Lo slittamento a settembre del provvedimento sulla concorrenza, causato dalla mole spropositata di emendamenti presentati dal M5S, è una pessima notizia. Lo è in primo luogo perché avrebbe segnato una prima svolta verso un’autentica politica di liberalizzazioni.

E così, mentre in Inghilterra David Cameron, per risanare i conti pubblici, mette in cantiere un piano di privatizzazioni da far impallidire la Thatcher, l’Italia continua ad essere il Paese meno liberalizzato d’Europa. Mi domando dove Renzi troverà le risorse per abbassare le tasse senza un’accelerata sulle liberalizzazioni.

La famosa lettera che nel 2011 aprì la fase dei governi tecnici Monti e Letta chiedeva una liberalizzazione immediata dei servizi pubblici locali. Sono trascorsi quattro anni e nulla è stato fatto in questa direzione: il trasporto ferroviario regionale italiano resta tra i peggiori di Europa, mentre dove il settore è stato liberalizzato abbiamo la migliore alta velocità del continente; inoltre il servizio idrico gestito dalle municipalizzate è disastroso, ci sono investimenti fermi per 60 miliardi di euro a fronte di perdite medie degli acquedotti del 40%, con picchi drammatici del 60% al sud.

Un mercato disciplinato dalla libera concorrenza è il miglior antidoto alla corruzione, l’unico rimedio per togliere potere di ingerenza ai professionisti della politica e alle loro clientele.

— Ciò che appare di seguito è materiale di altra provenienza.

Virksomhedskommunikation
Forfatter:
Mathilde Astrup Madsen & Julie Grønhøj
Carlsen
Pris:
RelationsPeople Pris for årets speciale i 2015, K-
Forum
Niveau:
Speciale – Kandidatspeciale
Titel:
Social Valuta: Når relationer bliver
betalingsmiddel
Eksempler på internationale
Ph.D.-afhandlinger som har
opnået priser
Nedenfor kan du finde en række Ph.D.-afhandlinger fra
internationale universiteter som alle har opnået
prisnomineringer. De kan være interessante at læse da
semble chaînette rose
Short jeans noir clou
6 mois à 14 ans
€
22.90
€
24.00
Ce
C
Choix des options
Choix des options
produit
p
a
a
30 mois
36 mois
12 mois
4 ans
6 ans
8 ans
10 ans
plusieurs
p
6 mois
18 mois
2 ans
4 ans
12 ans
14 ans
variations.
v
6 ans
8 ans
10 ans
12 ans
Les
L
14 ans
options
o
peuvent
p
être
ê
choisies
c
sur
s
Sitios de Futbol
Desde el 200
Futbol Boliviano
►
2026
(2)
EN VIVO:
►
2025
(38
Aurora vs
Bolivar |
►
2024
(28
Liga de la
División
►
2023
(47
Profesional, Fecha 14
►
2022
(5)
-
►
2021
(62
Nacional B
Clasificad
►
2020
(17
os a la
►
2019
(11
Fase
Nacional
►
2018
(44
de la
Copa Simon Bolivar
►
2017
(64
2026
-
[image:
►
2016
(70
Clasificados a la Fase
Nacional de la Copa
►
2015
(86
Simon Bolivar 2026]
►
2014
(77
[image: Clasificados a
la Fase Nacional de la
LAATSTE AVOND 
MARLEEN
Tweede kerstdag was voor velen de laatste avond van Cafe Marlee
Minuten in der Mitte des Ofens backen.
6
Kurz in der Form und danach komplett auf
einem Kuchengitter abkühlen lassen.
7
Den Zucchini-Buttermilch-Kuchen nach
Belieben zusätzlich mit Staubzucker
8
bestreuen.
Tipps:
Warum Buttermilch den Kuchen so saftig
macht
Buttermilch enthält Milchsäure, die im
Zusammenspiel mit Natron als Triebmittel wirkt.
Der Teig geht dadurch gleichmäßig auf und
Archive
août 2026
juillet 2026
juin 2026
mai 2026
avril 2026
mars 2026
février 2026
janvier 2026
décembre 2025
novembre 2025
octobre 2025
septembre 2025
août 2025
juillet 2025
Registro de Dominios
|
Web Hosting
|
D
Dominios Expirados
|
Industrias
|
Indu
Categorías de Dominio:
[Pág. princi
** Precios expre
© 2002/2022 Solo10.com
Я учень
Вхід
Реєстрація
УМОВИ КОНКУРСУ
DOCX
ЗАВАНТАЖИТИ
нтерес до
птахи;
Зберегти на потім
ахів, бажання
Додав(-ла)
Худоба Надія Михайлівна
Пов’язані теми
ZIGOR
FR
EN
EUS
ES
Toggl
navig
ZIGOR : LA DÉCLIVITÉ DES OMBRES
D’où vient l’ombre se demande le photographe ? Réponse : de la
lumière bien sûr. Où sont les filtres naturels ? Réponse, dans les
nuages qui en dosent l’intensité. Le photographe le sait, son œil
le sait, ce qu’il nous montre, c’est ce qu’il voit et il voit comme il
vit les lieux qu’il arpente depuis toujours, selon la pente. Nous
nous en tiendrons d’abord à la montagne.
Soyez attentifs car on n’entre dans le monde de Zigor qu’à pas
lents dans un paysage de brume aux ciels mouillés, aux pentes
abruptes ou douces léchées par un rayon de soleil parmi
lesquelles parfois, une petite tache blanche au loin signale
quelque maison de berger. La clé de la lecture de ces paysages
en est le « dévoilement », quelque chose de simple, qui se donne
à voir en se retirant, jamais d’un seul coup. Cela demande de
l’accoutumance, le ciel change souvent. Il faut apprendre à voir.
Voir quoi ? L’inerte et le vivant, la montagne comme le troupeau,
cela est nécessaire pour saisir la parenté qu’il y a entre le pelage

Sarebbe opportuno quindi che il premier Matteo Renzi mantenesse le promesse liberalizzando immediatamente il mercato. Se volesse davvero chiudere le municipalizzate e dare un segnale concreto della volontà politica di rendere più efficienti i servizi per i cittadini bloccherebbe tutti gli affidamenti in house del servizio idrico locale.

Ma a parte gli slogan, non abbiamo visto nulla di tutto questo.